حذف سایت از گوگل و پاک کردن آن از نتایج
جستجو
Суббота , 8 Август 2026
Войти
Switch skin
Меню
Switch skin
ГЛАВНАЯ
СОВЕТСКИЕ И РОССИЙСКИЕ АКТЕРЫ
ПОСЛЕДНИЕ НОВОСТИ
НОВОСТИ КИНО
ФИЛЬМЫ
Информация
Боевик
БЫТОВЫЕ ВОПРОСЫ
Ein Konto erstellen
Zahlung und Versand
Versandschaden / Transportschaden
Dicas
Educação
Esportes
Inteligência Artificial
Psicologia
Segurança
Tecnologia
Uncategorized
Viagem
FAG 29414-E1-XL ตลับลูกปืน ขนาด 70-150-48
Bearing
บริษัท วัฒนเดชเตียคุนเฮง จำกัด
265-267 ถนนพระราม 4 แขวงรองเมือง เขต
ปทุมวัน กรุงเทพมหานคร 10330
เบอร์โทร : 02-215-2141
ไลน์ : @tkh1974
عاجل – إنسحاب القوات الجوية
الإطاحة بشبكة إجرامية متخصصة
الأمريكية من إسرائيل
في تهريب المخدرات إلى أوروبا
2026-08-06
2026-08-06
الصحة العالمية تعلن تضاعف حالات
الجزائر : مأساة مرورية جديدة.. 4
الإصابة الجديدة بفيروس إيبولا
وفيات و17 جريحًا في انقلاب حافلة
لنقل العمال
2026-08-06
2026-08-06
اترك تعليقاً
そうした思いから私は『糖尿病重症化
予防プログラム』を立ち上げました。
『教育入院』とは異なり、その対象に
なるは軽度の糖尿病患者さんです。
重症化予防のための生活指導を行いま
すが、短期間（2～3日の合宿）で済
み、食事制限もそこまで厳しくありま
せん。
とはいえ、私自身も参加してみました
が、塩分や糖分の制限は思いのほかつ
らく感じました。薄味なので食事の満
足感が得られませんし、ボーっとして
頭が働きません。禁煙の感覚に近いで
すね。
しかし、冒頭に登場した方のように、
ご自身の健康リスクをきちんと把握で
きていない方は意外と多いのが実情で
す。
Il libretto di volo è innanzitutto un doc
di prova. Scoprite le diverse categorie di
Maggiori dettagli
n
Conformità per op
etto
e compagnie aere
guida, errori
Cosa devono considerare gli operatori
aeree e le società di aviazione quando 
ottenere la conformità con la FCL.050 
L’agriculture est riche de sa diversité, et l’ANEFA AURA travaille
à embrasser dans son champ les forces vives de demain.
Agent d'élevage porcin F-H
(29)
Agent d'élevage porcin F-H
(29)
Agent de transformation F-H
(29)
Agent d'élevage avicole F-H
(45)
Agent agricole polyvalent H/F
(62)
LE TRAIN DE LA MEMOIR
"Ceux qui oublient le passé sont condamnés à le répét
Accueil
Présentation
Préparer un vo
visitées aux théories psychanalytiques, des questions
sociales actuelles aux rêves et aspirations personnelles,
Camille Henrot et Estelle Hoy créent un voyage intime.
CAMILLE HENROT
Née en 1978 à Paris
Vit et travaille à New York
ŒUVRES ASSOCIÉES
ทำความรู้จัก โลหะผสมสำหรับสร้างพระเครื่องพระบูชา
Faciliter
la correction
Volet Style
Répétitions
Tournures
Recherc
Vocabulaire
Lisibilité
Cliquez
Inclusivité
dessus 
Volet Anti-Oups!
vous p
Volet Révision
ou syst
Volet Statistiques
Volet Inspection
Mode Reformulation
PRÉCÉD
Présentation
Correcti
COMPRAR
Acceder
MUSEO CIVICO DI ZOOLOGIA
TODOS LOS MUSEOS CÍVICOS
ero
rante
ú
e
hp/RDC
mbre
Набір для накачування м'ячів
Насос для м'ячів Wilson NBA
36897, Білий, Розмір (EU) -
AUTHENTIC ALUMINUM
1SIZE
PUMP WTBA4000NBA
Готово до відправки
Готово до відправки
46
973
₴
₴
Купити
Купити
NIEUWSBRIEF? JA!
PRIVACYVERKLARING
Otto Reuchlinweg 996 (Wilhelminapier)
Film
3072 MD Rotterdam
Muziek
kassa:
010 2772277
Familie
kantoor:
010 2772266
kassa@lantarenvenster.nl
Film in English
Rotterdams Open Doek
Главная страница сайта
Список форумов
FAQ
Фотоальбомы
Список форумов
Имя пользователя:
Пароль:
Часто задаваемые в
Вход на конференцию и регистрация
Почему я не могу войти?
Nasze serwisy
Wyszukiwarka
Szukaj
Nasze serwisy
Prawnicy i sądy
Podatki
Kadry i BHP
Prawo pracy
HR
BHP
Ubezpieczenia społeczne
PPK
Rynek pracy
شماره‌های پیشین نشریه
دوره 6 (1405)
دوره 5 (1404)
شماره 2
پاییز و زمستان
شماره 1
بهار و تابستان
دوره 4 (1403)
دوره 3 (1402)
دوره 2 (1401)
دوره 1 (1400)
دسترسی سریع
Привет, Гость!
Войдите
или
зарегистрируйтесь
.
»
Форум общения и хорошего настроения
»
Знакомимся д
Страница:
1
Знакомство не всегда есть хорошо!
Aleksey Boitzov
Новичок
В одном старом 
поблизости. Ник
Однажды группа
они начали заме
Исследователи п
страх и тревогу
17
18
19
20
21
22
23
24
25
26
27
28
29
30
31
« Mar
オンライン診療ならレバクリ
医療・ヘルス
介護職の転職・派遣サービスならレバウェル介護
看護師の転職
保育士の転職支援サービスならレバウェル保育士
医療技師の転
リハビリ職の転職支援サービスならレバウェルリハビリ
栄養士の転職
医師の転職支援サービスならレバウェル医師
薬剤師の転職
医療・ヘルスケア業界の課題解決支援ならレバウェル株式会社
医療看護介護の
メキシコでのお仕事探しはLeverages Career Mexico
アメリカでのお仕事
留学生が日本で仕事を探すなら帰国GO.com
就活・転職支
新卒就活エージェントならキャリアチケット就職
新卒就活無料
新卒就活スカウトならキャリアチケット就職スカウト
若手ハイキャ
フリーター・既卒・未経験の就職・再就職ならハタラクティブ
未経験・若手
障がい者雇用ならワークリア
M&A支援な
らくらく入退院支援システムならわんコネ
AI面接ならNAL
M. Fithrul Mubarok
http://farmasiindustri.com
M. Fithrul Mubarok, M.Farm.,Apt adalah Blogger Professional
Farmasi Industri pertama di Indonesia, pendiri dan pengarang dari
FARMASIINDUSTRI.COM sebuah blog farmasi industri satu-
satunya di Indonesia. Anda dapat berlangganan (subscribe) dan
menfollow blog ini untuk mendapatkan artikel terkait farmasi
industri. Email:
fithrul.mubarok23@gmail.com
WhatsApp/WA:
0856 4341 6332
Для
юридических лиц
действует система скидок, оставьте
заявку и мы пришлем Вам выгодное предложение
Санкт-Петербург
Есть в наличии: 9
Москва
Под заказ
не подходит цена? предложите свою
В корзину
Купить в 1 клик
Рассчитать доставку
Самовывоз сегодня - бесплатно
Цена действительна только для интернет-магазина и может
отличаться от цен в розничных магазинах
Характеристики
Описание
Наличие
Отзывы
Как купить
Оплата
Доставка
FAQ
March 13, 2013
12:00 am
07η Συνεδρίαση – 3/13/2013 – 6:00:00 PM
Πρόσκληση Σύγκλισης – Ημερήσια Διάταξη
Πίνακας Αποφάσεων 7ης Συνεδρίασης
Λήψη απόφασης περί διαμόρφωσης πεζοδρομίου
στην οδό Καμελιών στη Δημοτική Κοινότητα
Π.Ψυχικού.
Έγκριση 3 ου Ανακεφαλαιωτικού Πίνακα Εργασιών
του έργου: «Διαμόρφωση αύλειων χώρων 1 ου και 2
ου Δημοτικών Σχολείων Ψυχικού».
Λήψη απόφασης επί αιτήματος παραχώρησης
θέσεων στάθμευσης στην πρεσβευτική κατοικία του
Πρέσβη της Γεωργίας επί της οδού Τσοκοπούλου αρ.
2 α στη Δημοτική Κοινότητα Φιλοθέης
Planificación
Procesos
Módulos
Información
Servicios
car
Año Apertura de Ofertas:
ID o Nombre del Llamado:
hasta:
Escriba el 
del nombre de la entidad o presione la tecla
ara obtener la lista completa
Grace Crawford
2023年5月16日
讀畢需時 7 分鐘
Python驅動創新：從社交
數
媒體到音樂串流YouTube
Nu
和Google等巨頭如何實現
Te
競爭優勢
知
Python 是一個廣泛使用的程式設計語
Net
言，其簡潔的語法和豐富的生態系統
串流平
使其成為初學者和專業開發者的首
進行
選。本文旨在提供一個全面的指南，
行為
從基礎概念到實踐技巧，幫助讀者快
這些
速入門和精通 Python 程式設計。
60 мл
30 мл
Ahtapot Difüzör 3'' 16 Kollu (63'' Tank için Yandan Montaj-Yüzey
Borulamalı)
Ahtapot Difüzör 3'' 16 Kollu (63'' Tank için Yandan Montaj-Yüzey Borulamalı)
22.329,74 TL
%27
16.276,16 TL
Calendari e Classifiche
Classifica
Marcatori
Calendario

• Exercise brief: Repeat exactly the lines of the material above, taking the first line, the line with "Zahlung und Versand", and every line between them.

• Solution to the exercise:
حذف سایت از گوگل و پاک کردن آن از نتایج
جستجو
Суббота , 8 Август 2026
Войти
Switch skin
Меню
Switch skin
ГЛАВНАЯ
СОВЕТСКИЕ И РОССИЙСКИЕ АКТЕРЫ
ПОСЛЕДНИЕ НОВОСТИ
НОВОСТИ КИНО
ФИЛЬМЫ
Информация
Боевик
БЫТОВЫЕ ВОПРОСЫ
Ein Konto erstellen
Zahlung und Versand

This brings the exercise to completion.